As typical, Pentagon has its own version of musical chairs

As typical, Pentagon has its own version of musical chairs

Mark Esper arrives at the Pentagon this morning for his first day as acting defense secretary (DoD photo)

WASHINGTON — The Pentagon has a unique version of the old game of musical chairs. In its version when the music halts, instead of a chair getting removed, an individual seems to depart.

And no one seems to quite know how to slow the tune.

Since James Mattis departed as defense secretary on Dec. 31, 2018, the shell game of personnel being moved at senior Pentagon positions has only accelerated.

One of the rules seems to be the domino factor, a result of the filling top slots to compensate for Mattis’s departures.

Then there are the scheduled departures of top military commanders, always timed to expire in mid-presidential terms. Some nominations have been made and some confirmations ensued — but not all.

Throw in normal resignations and the slowness of the Trump administration of sending paperwork to Capitol Hill, and the music plays on and loud.

Among the slots open at the Pentagon: Defense Secretary, Deputy Defense Secretary, and Air Force Secretary. Then there are the jobs that need doing when people are shifted to do the duties of the positions that are full vacant.

Today, Mark Esper is in his first day as acting defense secretary, arriving at 7:24 a.m. and mumbling a few good mornings and hello. He technically remains as Army Secretary, with most — most —of his duties being handled by the undersecretary of the Army, Ryan McCarthy. McCarthy did it once before, from Aug. 1, 2017, until Nov. 16, 2017.

The number two slot of Deputy Secretary of Defense – that was Patrick Shanahan’s old job – is being temporarily filled by the military’s Comptroller David Norquist, the number three civilian rank in the Pentagon.
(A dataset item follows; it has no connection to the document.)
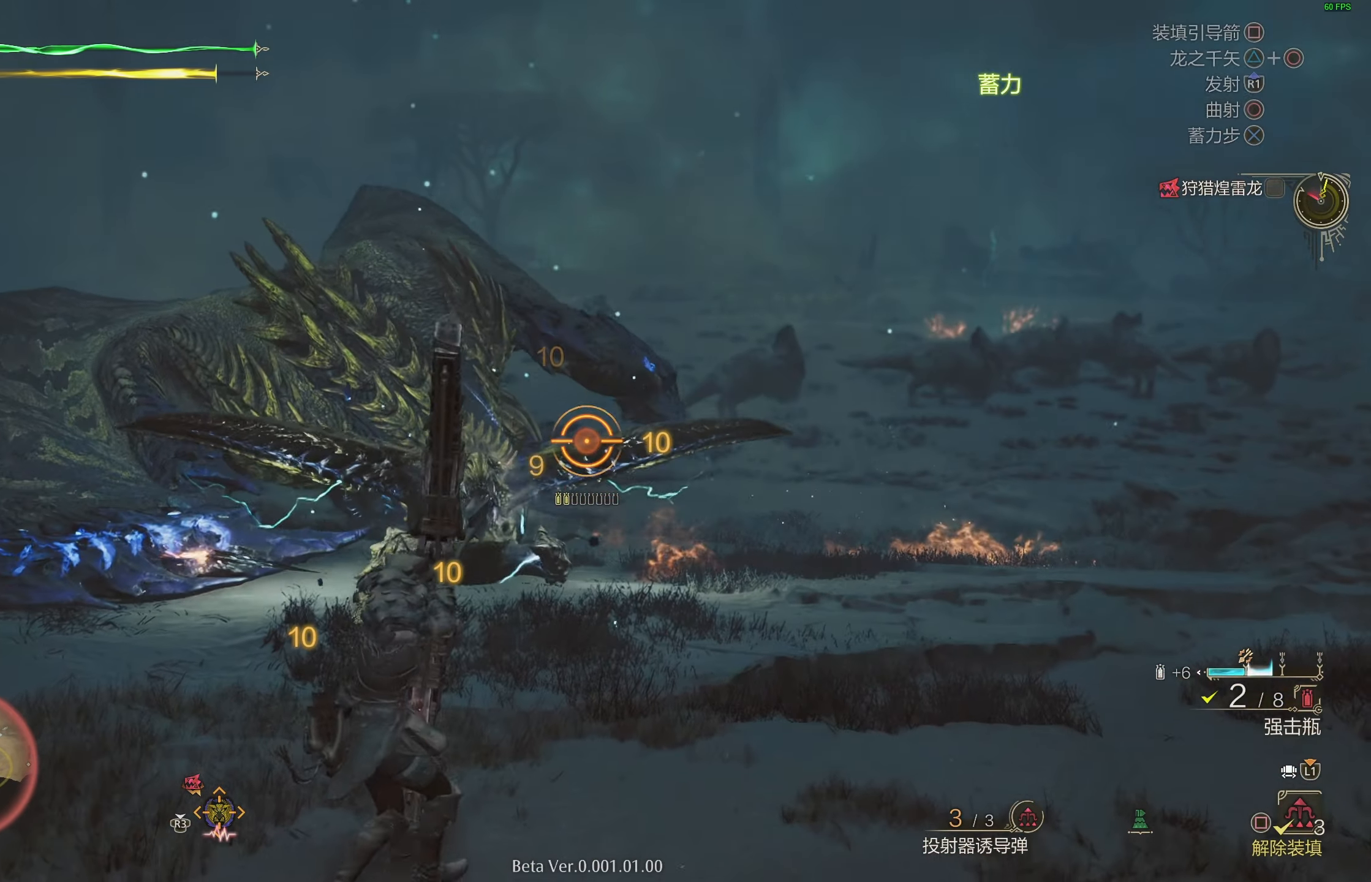
{"buttons": ["L2"], "left_stick": "right", "right_stick": "center", "events": [[100, "right_stick", "down-left"], [183, "right_stick", "center"], [250, "R1", "down"], [333, "R1", "up"], [367, "left_stick", "right"], [400, "R1", "down"], [450, "R1", "up"]]}
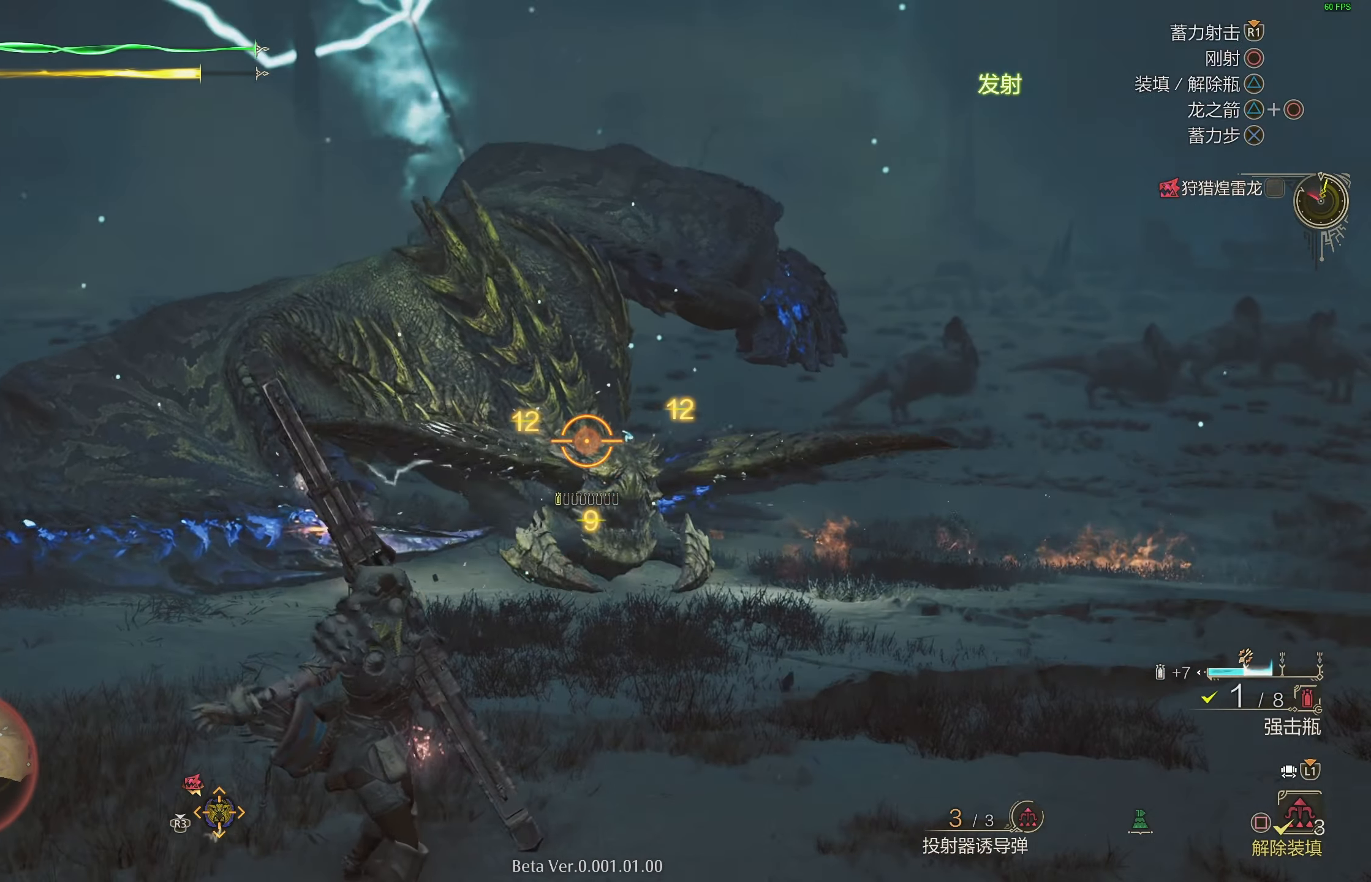
{"buttons": ["L2"], "left_stick": "right", "right_stick": "center", "events": [[17, "R1", "down"], [117, "R1", "up"]]}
However, he is not called “acting Deputy Defense Secretary” but “Performing the Duties of the Deputy Secretary of Defense.” That gives him leeway to perform the duties longer but not entitled to do as much of the job if he was named “acting.”

Confused? So are Pentagon officials trying to sort it all out.

First is the 210-day rule. Under that regulation, certain individuals can only serve as ‘acting’ for 210 days until there is a formal nomination (and then the clock stops ticking). But because Shanahan was never nominated the clock on Esper started ticking on January 1, when Mattis departed. That would mean Esper could only serve in the acting role until July 30.

Another wrinkle. If Esper is nominated for the job, he cannot serve as acting defense secretary. He will have to stop being acting defense secretary until the Senate votes on his confirmation. Further complicating things: whoever becomes the next acting defense secretary will have limited command and decision power, all at a time of rising Iranian tension and conflicts on almost every continent.

Trump said he will nominate Esper for defense secretary as well as Norquist for Deputy Defense Secretary. Norquist’s number three job at the Pentagon is being handled by Lisa Hershman, as the Acting Chief Management Officer, who has been nominated but has not had her paperwork sent to the Senate.

Here is how her situation is explained by one Pentagon spokesperson to TMN:

“Ms. Hershman is serving as the Acting Chief Management Officer under the Federal Vacancies Reform Act of 1998.  When a person is serving in an Acting capacity under this Act, the initial length of time an official may act in a PAS position is 210 days from the date that the position became vacant.  There may be up to three 210-day periods in which someone can serve in an Acting capacity, depending on the facts of a particular situation.  In the case of the CMO, the first 210-day period started on December 1, 2018, when the position of the Chief Management Officer (CMO) became vacant upon the resignation of the Honorable John H. Gibson.  Lisa Hershman began to serve as the Acting CMO on that date.   She will continue to serve as the Acting CMO under the first 210-day period until June 29, 2019, if the position of CMO continues to be vacant.  If the President submits a nomination to the Senate for the CMO position, then she may continue to serve as the Acting CMO, as long as a nomination is pending before the Senate, with one exception.  Since Ms. Hershman has not served as the First Assistant to the CMO for at least 90 of the 365 days preceding December 1, 2018, she would not be able to continue to serve as Acting CMO if she is nominated for the CMO position.”

One senior Pentagon official, speaking to reporters Friday evening, said the key difference of being nominated and confirmed to a position – as compared to be the “acting” officials — is dealing with counterparts overseas. “Confirmed by the Senate means confirmed by the American people, and that is an important distinction,” the official said.